We implemented the preprocessor using big-step semantics for evaluation, using a recursive evaluation style. This is because it is a faster and more efficient way to prove type safety, due to the need for fewer rules (compared to small-step semantics) since it skips intermediate steps. The main drawback of big-step semantics concerns programs without a final configuration (e.g. one with an infinite loop). This is not an issue in this instance, as we don’t actually perform iteration or function calls within the preprocessor, we only evaluate the types of expressions (so could never enter an infinite loop). In summary, using small-step would create unnecessary work and add complexity.
Our Haskell ‘process :: Expr -> ProcessState -> IO ([Type], ProcessState)’ function handles all of the preprocessing. It takes in a parsed expression, as well as the current ProcessState - this is a tuple of (local, global), which are both typing environments (they map variables to a list of possible types).
The process function recursively evaluates the inputted expression, and on reaching the base case, it returns an updated ProcessState and a list of types which the expression could be (allowing us to take into account situations where an expression could have different types, e.g. in an if statement). During evaluation, the ProcessState is used (variable types are looked up in the local/global typing environments) and maintained (variable types are modified or added to the local/global typing environments).
Conversely, for evaluating the program we used small-step semantics, based on a CESK machine (which models a finite state machine). When evaluating, some programs may not have a final configuration, making big-step inappropriate here.
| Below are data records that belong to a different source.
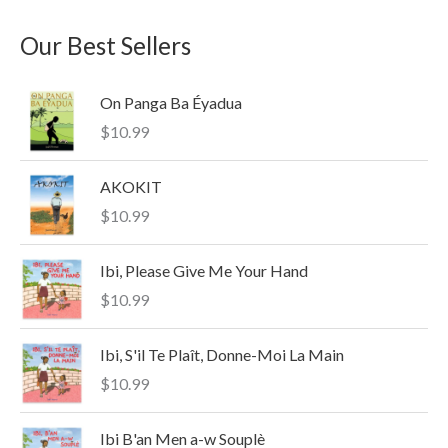
a
n
x
Our Best Sellers
r
p
p
c
r
r
On Panga Ba Éyadua
h
i
i
$
10.99
f
c
c
o
e
e
AKOKIT
r
$
10.99
:
Ibi, Please Give Me Your Hand
$
10.99
Ibi, S'il Te Plaît, Donne-Moi La Main
$
10.99
Ibi B'an Men a-w Souplè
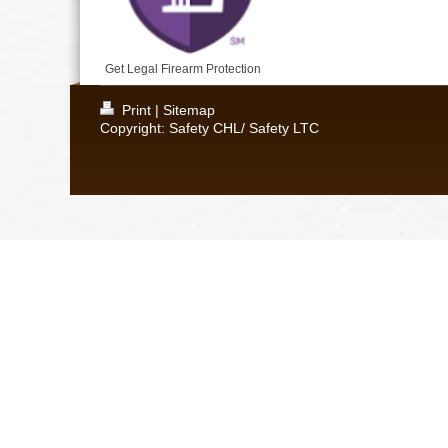
Get Legal Firearm Protection
Print
|
Sitemap
Copyright: Safety CHL/ Safety LTC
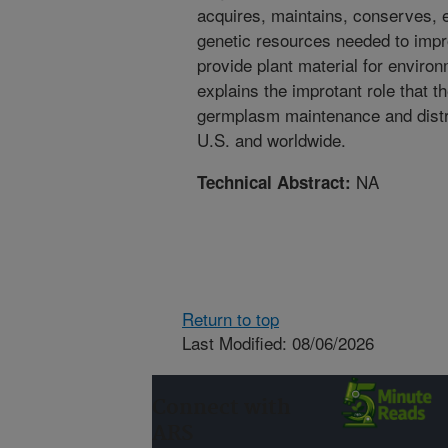
acquires, maintains, conserves, e
genetic resources needed to imp
provide plant material for environ
explains the improtant role that
germplasm maintenance and distrib
U.S. and worldwide.
NA
Technical Abstract:
Return to top
Last Modified: 08/06/2026
Connect with
ARS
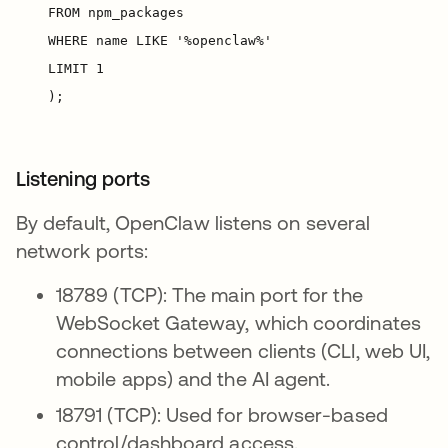
Listening ports
By default, OpenClaw listens on several
network ports:
18789 (TCP): The main port for the
WebSocket Gateway, which coordinates
connections between clients (CLI, web UI,
mobile apps) and the AI agent.
18791 (TCP): Used for browser-based
control/dashboard access.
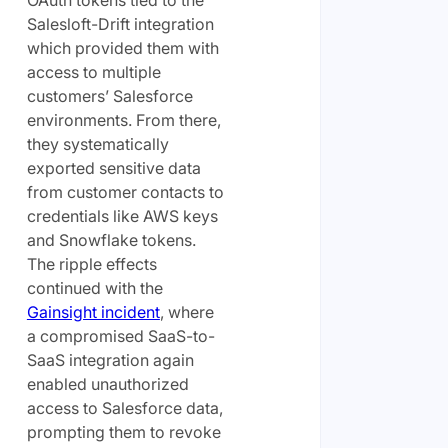
OAuth tokens tied to the
Salesloft-Drift integration
which provided them with
access to multiple
customers’ Salesforce
environments. From there,
they systematically
exported sensitive data
from customer contacts to
credentials like AWS keys
and Snowflake tokens.
The ripple effects
continued with the
Gainsight incident
, where
a compromised SaaS-to-
SaaS integration again
enabled unauthorized
access to Salesforce data,
prompting them to revoke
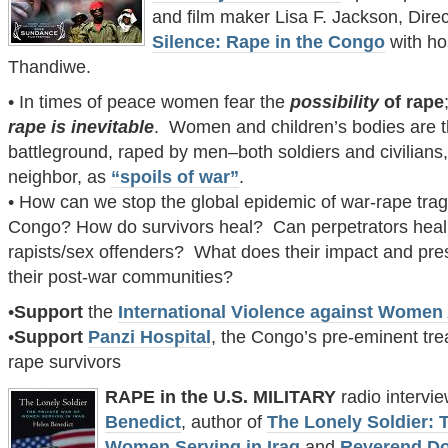
and film maker Lisa F. Jackson, Dire
Silence: Rape in the Congo
with ho
Thandiwe.
• In times of peace women fear the
possibility
of rape
r
ape is inevitable
. Women and children’s bodies are 
battleground, raped by men–both soldiers and civilian
neighbor, as
“spoils of war”
.
• How can we stop the global epidemic of war-rape trag
Congo? How do survivors heal? Can perpetrators heal
rapists/sex offenders? What does their impact and pr
their post-war communities?
•
Support
the
International Violence against Women
•
Support
Panzi Hospital
, the Congo’s pre-eminent tre
rape survivors
RAPE in the U.S. MILITARY
radio intervi
Benedict
, author of
The Lonely Soldier: 
Women Serving in Iraq
and
Reverend D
Furthermore, small-step semantics allow us to have control over the exact order of operations, which is necessary for more advanced control features such as runtime exception handling.
Our ‘step :: State -> IO State’ function takes in a State - this is a 6-tuple containing the following: Expr - the expression to be evaluated (the Control). Environment - a map of variable names to integer addresses. Store - a map of Address to evaluated expressions. Address - the next available address in the Store, used for optimisation. CallStack - a function call stack, used for exception messages. Kon - a list of Frames - data types which inform the step function of unfinished computations (the Kontinuation).
The step function takes the parsed program, along with an Environment and Store that contain the inbuilt functions and variables. The function performs a single transformation step to a State, each time evaluating a segment of an expression. The Kontinuation is then used to store any remaining, unevaluated segments of the expression in the order in which they need to be evaluated (modelling a stack frame).
We use the Environment and Store to hold variables, making variable lookup a two-stage process. This means that if a variable isn’t in the Environment, then it can’t be accessed; thus allowing us to maintain scope by storing an older Environment on the Kontinuation, and putting it back into the state once we have left that scope. The Store is passed between all states. This allows for global variable modification, and for different named variables to access the same Store value (this is used for pass-by-reference in functions). We avoid the need for garbage collection by storing the next available address in a similar fashion, meaning that out-of-scope variables in the store will later be overwritten as new variables are introduced.
The IO monad is used by the step function so that I/O can be performed during the evaluation of the program.